I will never, ever forget those final words in his statement at that press conference. He was essentially breaking up with a fan base that adored him. But everyone knew it was for the best. The best for him, the best for the franchise, and that’s exactly how it ended up playing out. The Colts were able to draft another once-in-a-generation talent in Andrew Luck, and Peyton ended up in Denver, where he proved to the world that he still had game, enough to get to two more Super Bowls.
This last season was different though, as we all began to see Father Time beginning to take its toll on Peyton. I think we wouldn’t be honest if we didn’t admit to wondering at least once this past season if this would end horribly for this legend that we’ve grown to love and respect. Thankfully, it didn’t as we all know, and now, I’ll watch another press conference that will no doubt have some words from Mr. Manning that I’ll never forget. It’s been an amazing run that has a personal connection to me due to the two cities that this journey ran through prior to Peyton’s time in Denver.

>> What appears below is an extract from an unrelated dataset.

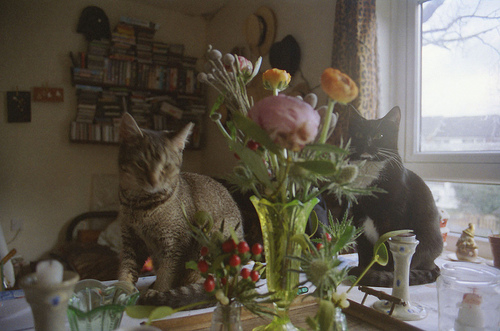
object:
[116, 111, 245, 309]
cat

In the end you have the NFL’s all-time leader in TD passes and passing yards, two Super Bowl titles, a ton of laugh- out-loud funny commercials and TV appearances, a whole new appreciation of “Omaha”, and likely thousands of people named Peyton who were given that name in the past 20 or so years when they were born, largely due to the name of a certain football legend. Forget all of the crap we’ve heard in the past few weeks about this guy. Whether that stuff is real or not, now’s not the time to debate it, and we should all use the here and now to recognize athletic greatness, and people, Peyton Manning personifies that!
Not much more can be said that hasn’t been already by so many others. This isn’t goodbye, but so long. I know this much; it’s been a pleasure to watch so far, and I can’t wait to see what comes next for Peyton Manning.